##### Reading passage
     So I went to Guaymas, where I became, at first, the darling of the producer--"Maybe you could write a piece for the New York Times about the making of Lucky Lady," he said to me.  Then as things began to go wrong-- the camera boat sank, etc.-- he was afraid I might write a piece for the New York Times about the making of Lucky Lady.  So he told the owners of the hotel I was an itinerant, and would be unable to pay my bill-- I was waiting to pay the whole thing at once-- and tried to have me thrown out.  But as it turned out, the company that financed the hotel was underwritten by a bank whose board my father was on.  Still, we decided it would be best if I went home with my family at the end of the Easter holiday.  As we sat by the pool that evening, the producer said "What a shame that you have to leave," in a tone embodying derision, said it several times.  At which point  Don said "Get the needle out of my wife.  Get the needle out or I'll drown you in front of your whole fucking crew."  And the producer, Mike Gruskoff, turned into Road Runner.  I'd never seen anyone move that fast.
     So Don was, when the situation called for it, a Hero.  As he was dying-- his doctor, his best friend, had failed to catch the cancer in his early x-ray and was treating him for a bad back when they finally x-rayed him and saw his whole right lung was gone-- he sat on the edge of the bed in a heat wave like this one, where we had no air-conditioning.  As I put on shorts to take him to Emergency, he looked up from between his knees and said "You look so cute."  I said, "Oh, honey-- with all you're going through, that you would take time to compliment me." He said "But it's true.  You look really cute."  Then he said, "You can tell them for me-- your friends on 'The Path,"-- he could not help making it sound slightly sarcastic, as he had been skeptical about my spiritual study, not able to believe I could spend weeks at a silent retreat without talking, so had been sure I was having an affair-- "You can tell them for me you've made it to a whole new level."
##########
##### Excerpted data
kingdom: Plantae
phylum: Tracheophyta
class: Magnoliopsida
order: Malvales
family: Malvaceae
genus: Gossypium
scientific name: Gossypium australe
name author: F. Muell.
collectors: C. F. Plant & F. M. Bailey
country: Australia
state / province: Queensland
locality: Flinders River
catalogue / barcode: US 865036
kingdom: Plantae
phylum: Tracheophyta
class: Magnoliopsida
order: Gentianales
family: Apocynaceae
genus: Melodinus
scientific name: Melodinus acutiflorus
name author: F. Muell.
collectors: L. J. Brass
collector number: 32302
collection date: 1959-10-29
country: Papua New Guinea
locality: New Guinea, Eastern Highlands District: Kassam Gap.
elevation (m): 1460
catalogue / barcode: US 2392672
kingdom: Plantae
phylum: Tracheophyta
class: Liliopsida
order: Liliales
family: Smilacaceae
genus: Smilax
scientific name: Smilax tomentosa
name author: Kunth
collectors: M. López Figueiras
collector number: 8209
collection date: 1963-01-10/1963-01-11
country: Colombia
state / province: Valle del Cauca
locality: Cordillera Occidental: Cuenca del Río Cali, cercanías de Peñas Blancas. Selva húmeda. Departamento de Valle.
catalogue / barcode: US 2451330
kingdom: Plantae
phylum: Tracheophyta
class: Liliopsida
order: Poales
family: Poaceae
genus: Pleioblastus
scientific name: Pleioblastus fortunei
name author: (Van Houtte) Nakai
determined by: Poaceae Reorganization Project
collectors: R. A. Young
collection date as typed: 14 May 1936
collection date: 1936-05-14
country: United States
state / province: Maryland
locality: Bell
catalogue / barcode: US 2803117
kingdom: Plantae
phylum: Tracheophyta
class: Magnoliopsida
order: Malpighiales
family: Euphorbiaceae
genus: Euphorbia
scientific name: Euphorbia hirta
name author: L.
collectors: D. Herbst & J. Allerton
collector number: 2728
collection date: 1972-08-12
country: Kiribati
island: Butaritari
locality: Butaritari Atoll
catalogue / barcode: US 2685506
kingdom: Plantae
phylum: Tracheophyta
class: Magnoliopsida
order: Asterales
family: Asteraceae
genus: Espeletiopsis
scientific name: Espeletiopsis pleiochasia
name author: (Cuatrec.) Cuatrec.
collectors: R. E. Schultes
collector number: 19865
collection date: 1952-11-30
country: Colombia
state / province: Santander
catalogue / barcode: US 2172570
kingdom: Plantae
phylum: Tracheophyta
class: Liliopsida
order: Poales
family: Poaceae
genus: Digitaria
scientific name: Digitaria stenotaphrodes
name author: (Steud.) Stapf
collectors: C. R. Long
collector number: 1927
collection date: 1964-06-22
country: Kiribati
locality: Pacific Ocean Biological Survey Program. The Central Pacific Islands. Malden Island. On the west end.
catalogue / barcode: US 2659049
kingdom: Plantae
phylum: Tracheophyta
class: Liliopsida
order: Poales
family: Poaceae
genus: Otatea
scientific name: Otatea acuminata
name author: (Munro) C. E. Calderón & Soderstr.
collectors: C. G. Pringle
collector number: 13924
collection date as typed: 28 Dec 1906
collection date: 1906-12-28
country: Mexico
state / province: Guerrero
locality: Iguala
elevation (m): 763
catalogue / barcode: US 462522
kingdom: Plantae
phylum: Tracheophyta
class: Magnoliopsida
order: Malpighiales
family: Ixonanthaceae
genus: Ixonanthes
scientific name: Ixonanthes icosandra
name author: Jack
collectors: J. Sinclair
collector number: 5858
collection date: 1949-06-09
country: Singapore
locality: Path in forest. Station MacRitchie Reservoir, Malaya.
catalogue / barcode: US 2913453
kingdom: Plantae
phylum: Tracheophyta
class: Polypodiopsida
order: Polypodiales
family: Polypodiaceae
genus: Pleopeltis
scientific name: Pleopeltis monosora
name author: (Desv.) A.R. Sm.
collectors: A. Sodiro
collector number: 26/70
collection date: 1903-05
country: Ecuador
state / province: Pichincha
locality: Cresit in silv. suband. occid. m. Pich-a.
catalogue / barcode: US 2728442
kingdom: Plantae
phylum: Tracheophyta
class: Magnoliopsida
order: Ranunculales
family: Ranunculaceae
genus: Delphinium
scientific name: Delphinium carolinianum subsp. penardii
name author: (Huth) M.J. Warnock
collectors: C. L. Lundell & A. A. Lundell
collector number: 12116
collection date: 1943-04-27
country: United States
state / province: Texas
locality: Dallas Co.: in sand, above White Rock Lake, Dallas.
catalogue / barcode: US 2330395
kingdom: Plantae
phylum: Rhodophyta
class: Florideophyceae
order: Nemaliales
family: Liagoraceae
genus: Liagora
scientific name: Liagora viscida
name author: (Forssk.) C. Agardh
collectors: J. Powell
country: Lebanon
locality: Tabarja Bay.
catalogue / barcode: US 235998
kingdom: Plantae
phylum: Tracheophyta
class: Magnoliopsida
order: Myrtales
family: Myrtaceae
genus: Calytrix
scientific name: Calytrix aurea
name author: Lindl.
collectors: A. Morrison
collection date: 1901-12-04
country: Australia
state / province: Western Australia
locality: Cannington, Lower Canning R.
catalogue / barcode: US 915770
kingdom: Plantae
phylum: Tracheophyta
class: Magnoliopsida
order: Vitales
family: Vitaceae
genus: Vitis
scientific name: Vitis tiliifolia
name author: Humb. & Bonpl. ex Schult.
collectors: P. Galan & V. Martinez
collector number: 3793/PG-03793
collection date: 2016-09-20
##########
* [Exercise instructions]
a - Answer these questions from the memoir passage about Guaymas and Don:
(i) What sank as things began to go wrong in Guaymas?
(ii) What was the producer's name?
(iii) What was Don's doctor treating him for before the x-ray showed his lung was gone?
b - Write what comes next in the memoir passage about Don, starting after its final sentence.
The listing plays no part in this work.

* [Answers for each item]
a -
(i) The camera boat.
(ii) Mike Gruskoff.
(iii) A bad back.

b -
    "Thank you," I said.
    "Don't thank me," he said.  "You're the one who did it.  I just gave you the opportunity."
     So that was the man this town would not have considered a success.  The Rabbi at Lukas' temple talked of a Rabbi looking constantly at his watch, and a member of his congregation asking him what he was doing, and he said "Getting ready to die."  I know it sounds like a downer, but the truth is we all have to do that, and maybe it's just part of the journey, and there is something, as we can hope, and I have written in a loftier moment--something that comes After.  But for the time he was here, and the support, emotional and physical, of me and our children, he was a Hero.
    I had a dream (cue the orchestra) where a man dies and goes to a place where everything is easy, so he thinks he is in Heaven.  Eventually he realizes he is in Hell. Because what gives Fulfillment as a human being is stepping up to and meeting a Challenge.  If everything is Easy, and nothing is a Challenge, that is real Death.
     Hey, I know it's heavy.  But you haven't spent an evening in Kate Mantelini's with a Bible scholar.